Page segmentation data
____________

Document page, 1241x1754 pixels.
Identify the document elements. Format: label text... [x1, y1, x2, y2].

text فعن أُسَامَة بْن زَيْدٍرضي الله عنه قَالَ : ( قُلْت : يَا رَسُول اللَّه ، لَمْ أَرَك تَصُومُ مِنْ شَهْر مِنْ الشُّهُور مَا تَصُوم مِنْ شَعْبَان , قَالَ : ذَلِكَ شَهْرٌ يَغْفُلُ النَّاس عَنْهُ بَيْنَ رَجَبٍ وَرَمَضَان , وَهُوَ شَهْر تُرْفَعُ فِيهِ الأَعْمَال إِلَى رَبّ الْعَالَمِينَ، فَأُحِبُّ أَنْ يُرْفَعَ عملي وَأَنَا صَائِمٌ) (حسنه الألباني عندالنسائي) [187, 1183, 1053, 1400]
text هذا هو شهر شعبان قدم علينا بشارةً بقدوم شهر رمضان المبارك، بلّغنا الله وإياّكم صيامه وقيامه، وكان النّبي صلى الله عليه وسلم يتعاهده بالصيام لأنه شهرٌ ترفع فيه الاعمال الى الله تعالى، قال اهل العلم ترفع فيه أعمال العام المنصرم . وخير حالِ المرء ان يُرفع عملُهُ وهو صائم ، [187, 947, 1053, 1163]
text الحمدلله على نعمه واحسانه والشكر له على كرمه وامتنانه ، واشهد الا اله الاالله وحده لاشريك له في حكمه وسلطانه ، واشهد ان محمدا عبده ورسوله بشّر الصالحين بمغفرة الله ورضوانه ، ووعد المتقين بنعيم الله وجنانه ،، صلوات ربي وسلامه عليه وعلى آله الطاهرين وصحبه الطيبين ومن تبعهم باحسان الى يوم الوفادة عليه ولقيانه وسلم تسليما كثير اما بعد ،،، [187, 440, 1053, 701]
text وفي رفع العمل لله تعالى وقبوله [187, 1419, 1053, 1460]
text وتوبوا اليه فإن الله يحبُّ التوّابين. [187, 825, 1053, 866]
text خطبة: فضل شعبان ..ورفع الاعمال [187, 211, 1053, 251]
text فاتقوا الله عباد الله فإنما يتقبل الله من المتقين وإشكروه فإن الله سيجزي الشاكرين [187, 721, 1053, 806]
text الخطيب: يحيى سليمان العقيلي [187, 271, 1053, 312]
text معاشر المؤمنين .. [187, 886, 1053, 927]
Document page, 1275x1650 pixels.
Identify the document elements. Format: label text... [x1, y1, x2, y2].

____________

THE PROBLEM:
After locating the line containing "Document page, 1275x1650 pixels.", write out that line and all remaining lines of the records exactly, with nothing added.

RESPONSE:
Document page, 1275x1650 pixels.
Identify the document elements. Format: label text... [x1, y1, x2, y2].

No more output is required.